**Text to read**.
········
With Styre dead, the Doctor contacts the Marshall and warns him that Styre is dead and they know exactly what the Sontaran invasion plan is, therefore they dare not invade.


With the Sontaran threat defeated, the Doctor frees the GalSec prisoners and invites them back to the Nerva Station.  They say they'd prefer to wait planet side, so the Doctor, Harry and Sarah Jane step back into the newly repaired trans-mat beam and disappear.

Trivia

  • This was the second Tom Baker story to be filmed, but shown third
  • This is the second story in Doctor Who's history to have been shot entirely on location.  It does however use video tape, which is why it's not as grainy as Spearhead from Space (which used film).  I believe it was filmed all on location to keep the production costs down.
········
**Set exercise 1**.
Print the Doctor Who episode summary from "With the Sontaran" down to "beam and disappear.".
**Set exercise 2**.
List each individual character named in the plot portion of the Doctor Who episode summary, leaving out groups such as the GalSec prisoners.
**Set exercise 3**.
Write the next part of the Doctor Who episode summary, picking up after its final trivia point.
The data after this point is drawn from a separate source.

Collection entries
········
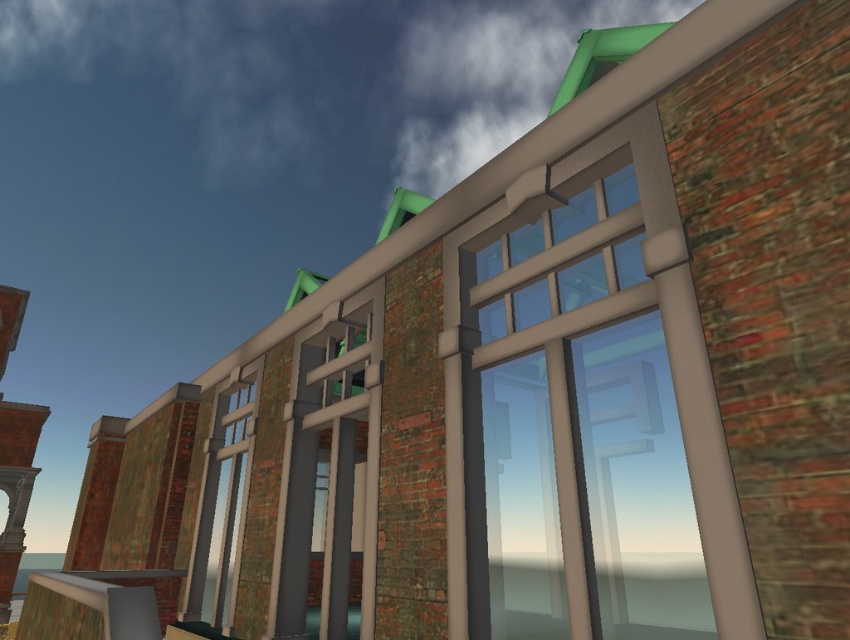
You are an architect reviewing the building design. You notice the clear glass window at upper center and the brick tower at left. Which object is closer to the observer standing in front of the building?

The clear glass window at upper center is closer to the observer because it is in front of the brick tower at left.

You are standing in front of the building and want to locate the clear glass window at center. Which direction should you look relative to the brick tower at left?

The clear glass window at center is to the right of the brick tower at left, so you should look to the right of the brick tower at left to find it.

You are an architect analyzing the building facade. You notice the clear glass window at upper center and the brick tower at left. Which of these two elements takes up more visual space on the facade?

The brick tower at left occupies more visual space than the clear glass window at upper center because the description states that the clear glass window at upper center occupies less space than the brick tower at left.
········
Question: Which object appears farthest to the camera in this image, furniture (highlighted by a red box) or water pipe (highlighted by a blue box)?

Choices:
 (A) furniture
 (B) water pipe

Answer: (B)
········
**Task output 1**.
With the Sontaran threat defeated, the Doctor frees the GalSec prisoners and invites them back to the Nerva Station.  They say they'd prefer to wait planet side, so the Doctor, Harry and Sarah Jane step back into the newly repaired trans-mat beam and disappear.

**Task output 2**.
Styre, the Doctor, the Marshall, Harry, Sarah Jane

**Task output 3**.
  • During the initial confrontation between Styre and the Doctor, Tom Baker broke his collarbone when he fell.  If you look carefully, you will see scenes where the Doctor is holding his left arm close to his torso (because of a sling).  Needless to say, Terry Walsh stepped in and did the action scenes for the Doctor's final showdown with Styre which is painfully obvious
  • The GalSec crewman, Krans is actually the guy who wrote The Space Museum
  • The Sontaran head had to be redesigned because of Kevin Lindsay's (the actor who played Linx and Styre) respiratory problems.  Unfortunately, he died not too long after this story from a heart condition


What worked


  • I liked the fact that GalSec had regional accents.  It made it feel like they were a separate colony
  • The acting is pretty good
  • The location, whilst unusual, is interesting
  • You get a pretty good feel for the Sontaran mindset in this story, it's nice that they've filled out the background of this race a bit


What didn't work


  • Why is everything covered in rock?  Unless there were massive earhquakes, mountains wouldn't just spring up around Piccadilly 
  • Similarly, if everything IS covered, where the hell was the trans-mat beacon, on top of a skyscraper?
  • The bug robot is terrible
  • The fight scenes are terrible
  • The "hole" that Harry and the Doctor fall into isn't so much a hole as a ditch.  It reminds me of that mountainside that Sarah Jane falls down in the Five Doctors!

Overall Feelings

This story promises much but the technology and budget of 1975 can't deliver.  We're supposed to get the remnants of a destroyed and desolate world, with the last vestiges of humanity on the threat of being invaded by a powerful militaristic force. Unfortunately, what we get looks exactly like a bunch of props stuck in between rocks on Dartmoor.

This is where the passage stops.